TSO Tendering response: Let us at them

The nation's commercially non-viable telecommunications customers will soon be hotly fought over if reaction to the government's proposed tendering process is anything to go by.

The nation's commercially non-viable telecommunications customers will soon be hotly fought over if reaction to the government's proposed tendering process is anything to go by.

Minister of Communications Paul Swain says he has asked officials to work through a proposal that will allow telcos to compete to offer Telecommunication Share Obligation (TSO) services to the so-called commercially non-viable customers (CNVC) outlined by the Commerce Commission in its TSO costing. Currently there are around 51,000 so-designated customers scattered around New Zealand.

However, despite their non-commercial designation, network providers are already expressing a keen interest in having their business.

Woosh Wireless CEO Bob Smith says he would be delighted to offer them service.

"Tendering out the TSO is absolutely the right thing to do. At the moment the TSO is a barrier to competing infrastructure."

Currently all telcos that meet the criteria are required to pay Telecom a percentage of the cost of maintaining the TSO to these non-viable customers. That has led to the alarming situation, says Smith, of companies having to pay Telecom whenever they take market share off the incumbent.

"It's a tax, really, and nothing more.

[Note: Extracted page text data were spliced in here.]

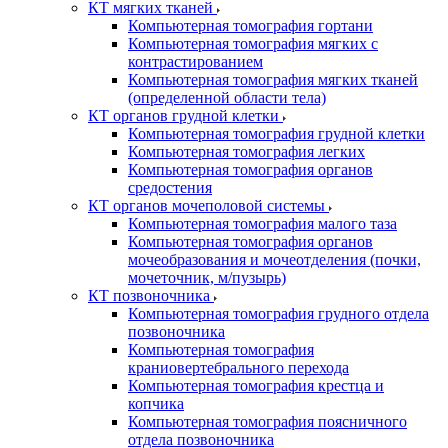
КТ мягких тканей
Компьютерная томография гортани
Компьютерная томография мягких с
контрастированием
Компьютерная томография мягких тканей
(определенной области тела)
КТ органов грудной клетки
Компьютерная томография грудной клетки
Компьютерная томография легких
Компьютерная томография органов
средостения
КТ органов мочеполовой системы
Компьютерная томография малого таза
Компьютерная томография органов
мочеобразования и мочеотделения (почки,
мочеточник, м/пузырь)
КТ позвоночника
Компьютерная томография грудного отдела
позвоночника
Компьютерная томография
краниовертебрального перехода
Компьютерная томография крестца и
копчика
Компьютерная томография поясничного
отдела позвоночника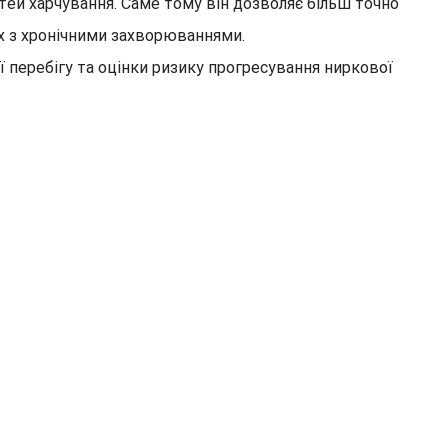
стей харчування. Саме тому він дозволяє більш точно
их з хронічними захворюваннями.
 перебігу та оцінки ризику прогресування ниркової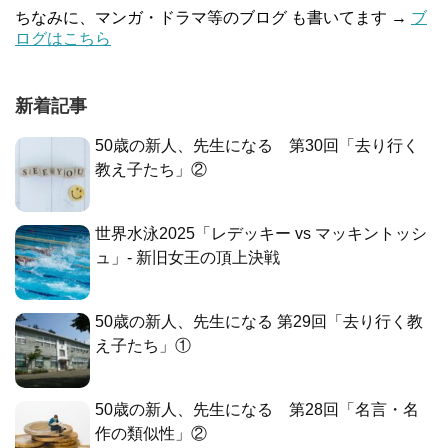
ちなみに、マンガ・ドラマ等のブログ も書いてます →
ブ
ログはこちら
新着記事
50歳の新人、先生になる 第30回「去り行く
教え子たち」②
世界水泳2025「レデッキー vs マッキントッシ
ュ」- 新旧女王の頂上決戦
50歳の新人、先生になる 第29回「去り行く教
え子たち」①
50歳の新人、先生になる 第28回「名言・名
作の類似性」②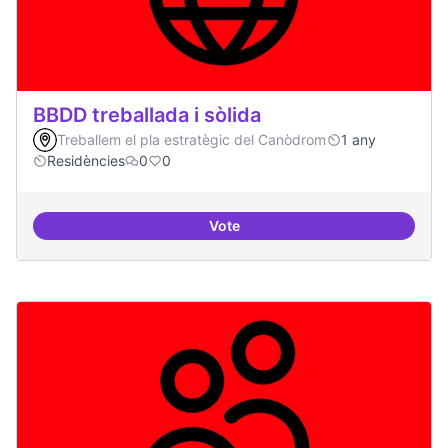
BBDD treballada i sòlida
Treballem el pla estratègic del Canòdrom
1 any
Residències
0
0
Vote
BBDD treballada i sòlida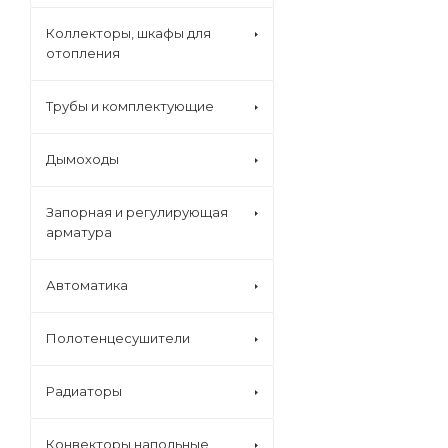
Коллекторы, шкафы для
отопления
Трубы и комплектующие
Дымоходы
Запорная и регулирующая
арматура
Автоматика
Полотенцесушители
Радиаторы
Конвекторы напольные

The more you take off Telecom the more customers they can argue are loss-making and so on."

Smith says if the government is serious about competition between network providers the TSO should be re-thought and in some cases done away with altogether.

"Yes, I think it's time to review the need for it."

Vodafone, the company that paid the largest share of the TSO costs to Telecom, is also looking forward to being able to tender for these customers, according to public policy manager Roger Ellis.

"Vodafone welcomes the minister's announcement that competitors who have to pay Telecom a TSO levy might be able to tender for the work without being penalised through an even higher levy payment."

Ellis says the Commerce Commission's approach of comparing Telecom's network costs with a more efficient fixed-line network provider should be revisited.

"It makes good sense for wireless mobile service providers, who can more efficiently offer service to regional New Zealand, to be able to do so without paying a higher TSO levy to Telecom for the privilege".

BCL, the government-owned wireless network provider, would also be interested in fulfilling the tendering process, but only if required to do so by one of its retail partners, says spokesman Matt Bostwick.

"As a wholesale only provider, we would have to consider the needs of our retail partners who might want to tender for the work." BCL's partners include Telecom as well as competitors like Ihug and ICONZ.

Bostwick says the company will be keen to find out more about the proposed plan before committing itself further, however it already has the capability to offer both voice and data services to such areas.

Ihug, meanwhile, is all in favour of bidding for the customers, according to marketing manager Duncan Shand.

"Obviously we'd work in conjunction with network providers like BCL or Wired Country to offer services to these customers."

Shand says wireless services would be the obvious choice for such a service in remote and rural parts of New Zealand.

The chief executive of the Telecommunications Users Association (TUANZ) Ernie Newman says the association supports the move and has been mooting it for some time now. In 2002 Newman wrote a press release on the subject that outlined TUANZ's opposition to the TSO and the cross-subsidisation that occurs between metro and rural customers.

"Why would a property developer in the Far North commission a cheaper, better and more modern phone system from Walker Wireless or Vodafone, if by choosing Telecom's fixed line service he could have the up-front costs heavily subsidised by other phone users?"

In 2000, Telecom publicly declared its wish to sell off the CNVC parts of its network which at the time amounted to 380,000 customers.

In December last year the Commerce Commission released its final report into TSO costs which outlined the cost of maintaining the TSO obligations.

Telecom spokesman John Goulter says the issue is a complex one that has been discussed for some time.

"Customers clearly want a full telecommunications service and at the end of the day it's a matter of customer choice. Customers can't be bought and sold against their will and there are a lot of complications and difficulties that this idea would involve." Goulter says it is "hard to see how it could all be worked through".

In 2000 Telecom publicly declared its wish to sell off the CNVC parts of its network which at the time amounted to 380,000 customers.

In December last year the Commerce Commission released its final report into TSO costs which outlined the cost of maintaining the TSO obligations.